Wills was first nominated by the Golden Era Committee of the National Baseball Hall of Fame (NBHOF) for induction into the Hall of Fame in 2015. Twelve votes were needed for this election. In 2022, he was on the ballot for the Golden Days Era Committee, but he didn’t get enough votes to get in.
How Did Maury Wills Die?
Shortstop Maury Wills has died. He was a member of three Los Angeles Dodgers teams that won the World Series. He was known for how well he stole bases, which scared pitchers. He was 89.
The club said on Tuesday that Wills had died at his home in Sedona, Arizona, on Monday evening after hearing from his family.
Wills spent his first eight seasons with the Dodgers. During that time, he was on teams that won the World Series in 1959, 1963, and 1965. He had played for Pittsburgh and Montreal before he came back to the Dodgers in 1969. He stayed with the Dodgers until he retired in 1972.
Cause Of Death For Maury Wills
The Los Angeles Dodgers say that Maury Wills died on Monday at the home he shared with his family in Sedona, Arizona. His ability to steal bases for the team helped them win three championships. Wills had been alive for 89 years. No one knew what caused the death.
Wills was on the Dodgers teams that won the World Series in 1959, 1963, and 1965. Doctors have tried to get in touch with the family and close friends to find out more about what happened. So far, there have been no replies. We’ll change this page when we have enough information. Soon, more information about why Maury Will died will be posted.
Maury Wills: Career Details
Wills joined the Brooklyn Dodgers right after he finished high school in 1950. He played for them for eight years in the lower leagues. Before the 1959 season, the Detroit Tigers bought his contract for $35,000. After spring training, though, they gave it back to the Dodgers because they didn’t think he was worth that much.
In 1962, Wills played 165 games, which was an MLB record for the most games played in a single season.

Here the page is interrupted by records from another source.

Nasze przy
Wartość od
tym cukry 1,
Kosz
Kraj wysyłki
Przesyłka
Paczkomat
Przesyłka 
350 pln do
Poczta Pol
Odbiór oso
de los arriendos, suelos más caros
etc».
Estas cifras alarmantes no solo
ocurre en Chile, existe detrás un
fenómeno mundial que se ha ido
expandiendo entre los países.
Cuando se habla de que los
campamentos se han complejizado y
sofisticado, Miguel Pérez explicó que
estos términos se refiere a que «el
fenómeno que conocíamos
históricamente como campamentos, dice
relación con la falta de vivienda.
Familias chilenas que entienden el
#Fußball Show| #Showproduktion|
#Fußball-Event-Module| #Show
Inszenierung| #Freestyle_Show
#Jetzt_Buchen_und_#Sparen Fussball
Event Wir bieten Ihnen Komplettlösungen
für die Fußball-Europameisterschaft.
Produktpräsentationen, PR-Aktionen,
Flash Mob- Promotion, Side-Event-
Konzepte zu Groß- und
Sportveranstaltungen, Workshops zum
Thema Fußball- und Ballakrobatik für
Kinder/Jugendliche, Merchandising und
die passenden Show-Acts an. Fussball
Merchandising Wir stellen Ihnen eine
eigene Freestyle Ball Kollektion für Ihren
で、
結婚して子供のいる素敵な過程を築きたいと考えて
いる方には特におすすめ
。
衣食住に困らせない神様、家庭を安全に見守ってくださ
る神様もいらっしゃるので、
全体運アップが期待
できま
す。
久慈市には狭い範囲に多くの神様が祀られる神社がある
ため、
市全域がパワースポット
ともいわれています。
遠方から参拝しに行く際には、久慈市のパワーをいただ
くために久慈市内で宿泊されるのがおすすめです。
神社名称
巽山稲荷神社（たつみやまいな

He played in all 162 regular-season games and the best-of-three regular-season playoff series for the Giants.
In 1974, when Lou Brock stole 118 bases, he had 104 stolen bases, which was the most in the big leagues. He beat Willie to win the NL Most Valuable Player Award. On October 14, 1968, the Pittsburgh Pirates gave the 21st pick in the expansion draught to the Montreal Expos, which chose Wills. On April 8, 1969, when the Expos played their first game, Wills was the first player up to bat.

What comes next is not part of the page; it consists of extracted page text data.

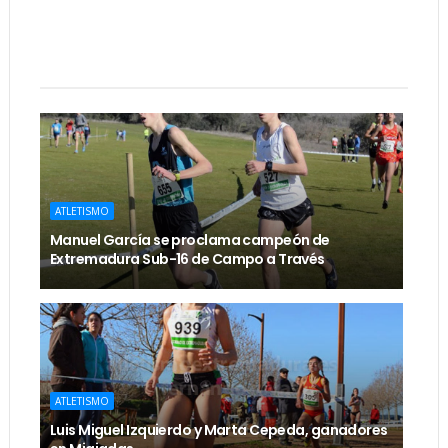
ATLETISMO
Manuel García se proclama campeón de
Extremadura Sub-16 de Campo a Través
ATLETISMO
Luis Miguel Izquierdo y Marta Cepeda, ganadores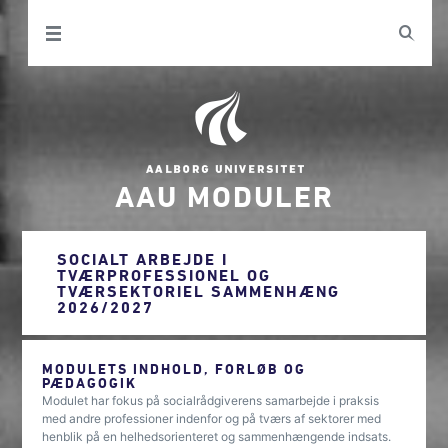
AAU MODULER
SOCIALT ARBEJDE I
TVÆRPROFESSIONEL OG
TVÆRSEKTORIEL SAMMENHÆNG
2026/2027
MODULETS INDHOLD, FORLØB OG
PÆDAGOGIK
Modulet har fokus på socialrådgiverens samarbejde i praksis
med andre professioner indenfor og på tværs af sektorer med
henblik på en helhedsorienteret og sammenhængende indsats.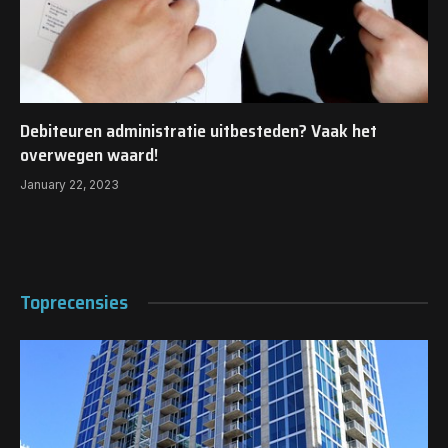
Debiteuren administratie uitbesteden? Vaak het
overwegen waard!
January 22, 2023
Toprecensies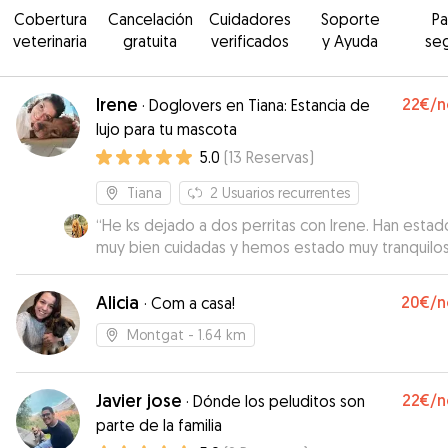
Cobertura
Cancelación
Cuidadores
Soporte
P
veterinaria
gratuita
verificados
y Ayuda
se
Irene
22€
/n
·
Doglovers en Tiana: Estancia de
lujo para tu mascota
5.0
(
13
Reservas
)
Tiana
2
Usuarios recurrentes
“
He ks dejado a dos perritas con Irene. Han estad
muy bien cuidadas y hemos estado muy tranquilo
viendo las fotos de sus paseos o descansos y vi
que estaban bien. Ha tenido un perro suyo propi
Alicia
20€
/n
·
Com a casa!
muchos años y se nota que le gustan. Desde lueg
que repetiremos
”
Montgat
- 1.64 km
Javier jose
22€
/n
·
Dónde los peluditos son
parte de la familia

In the 11-10 win, he went 3-for-6 with one RBI and one stolen base. Wills played in 71 games and got 17 hits in 1972. He played in his last Major League Baseball game on October 4, 1972. He filled in for Ron Cey as a pinch runner in the ninth inning.
He also played third base in the bottom of the ninth inning and scored when Steve Yeager hit a home run. On October 24, 1972, he was let go by the Dodgers.